A Waterhouse is the last thing these guys need. He's beginning to understand what the major said to him the other day: they have passed over the watershed line. The codes are broken.
Which reminds him of Turing. Ever since Alan got back from New York he's been distancing himself from Bletchley Park. He has moved up to another installation, a radio center called Hanslope in north Buckinghamshire, a place of reinforced concrete, wires, antennas, more military-formal in its atmosphere.
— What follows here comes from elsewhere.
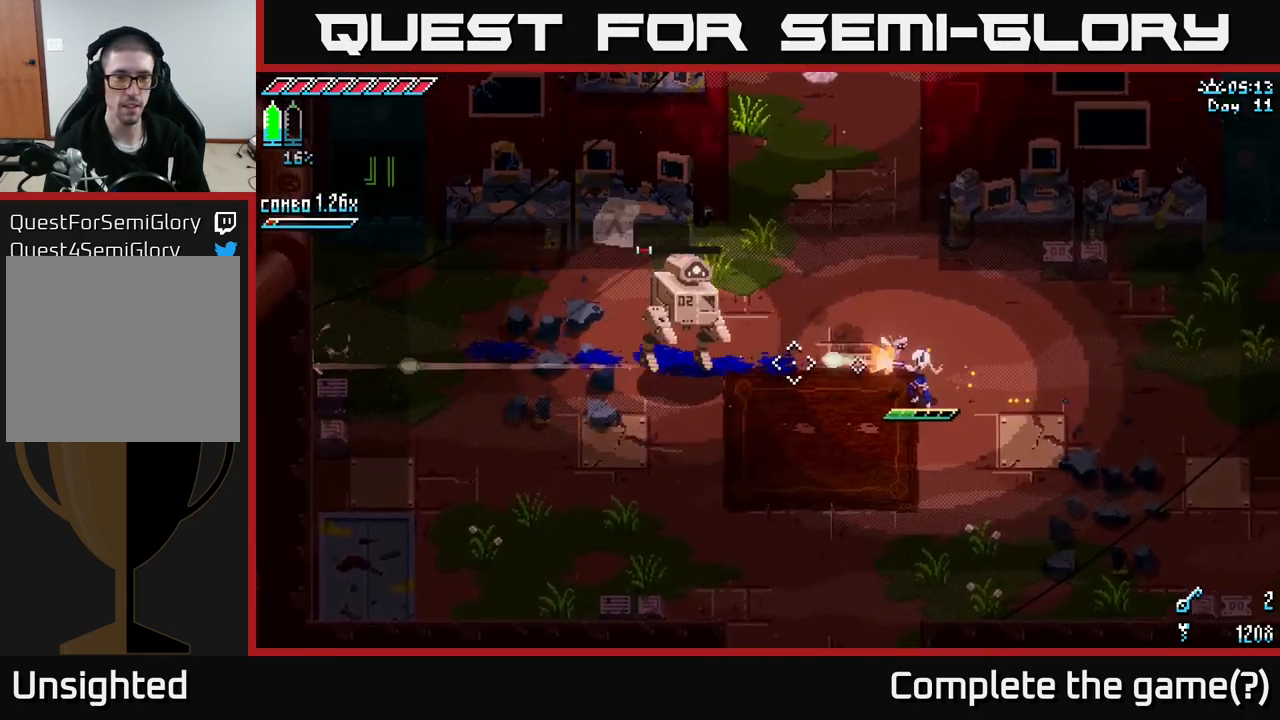
{"buttons": [], "left_stick": "center", "right_stick": "left", "events": [[16, "L2", "down"], [100, "L2", "up"], [200, "L2", "down"], [283, "L2", "up"], [333, "L2", "down"], [416, "L2", "up"]]}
At the time, Waterhouse could not understand why Alan would want to move away from Bletchley. But now he knows how Alan must have felt after they turned decryption into a mechanical process, industrializing Bletchley Park. He must have felt that the battle was won, and with it the war. The rest might seem like glorious conquest to people like the General, but to Turing, and now to Waterhouse, it just looks like tedious mopping-up. It is exciting to discover electrons and figure out the equations that govern their movement; it is boring to use those principles to design electric can openers. From here on out, it's all can openers.
Sinkov provides Waterhouse with a desk in the whorehouse and begins to feed him the messages that Central Bureau hasn't been able to decrypt. There are still dozens of minor Nipponese codes that remain to be broken. Maybe, by breaking one or two, and teaching the ETC machines to read them, Waterhouse can shorten the war by a single day, or save a single life. This is a noble calling that he undertakes willingly, but in essence it is no different from being an Army butcher who saves lives by keeping his knives clean, or a lifeboat inspector in the Navy.
Waterhouse cracks those minor Nip codes one after the other. One month he even flies up to New Guinea, where Navy divers are salvaging code books from a sunken Nip submarine. He lives in the jungle for two weeks and tries not to die, comes back to Brisbane, and puts those recovered codebooks to good but dull use. Then one day the dullness of his work becomes irrelevant.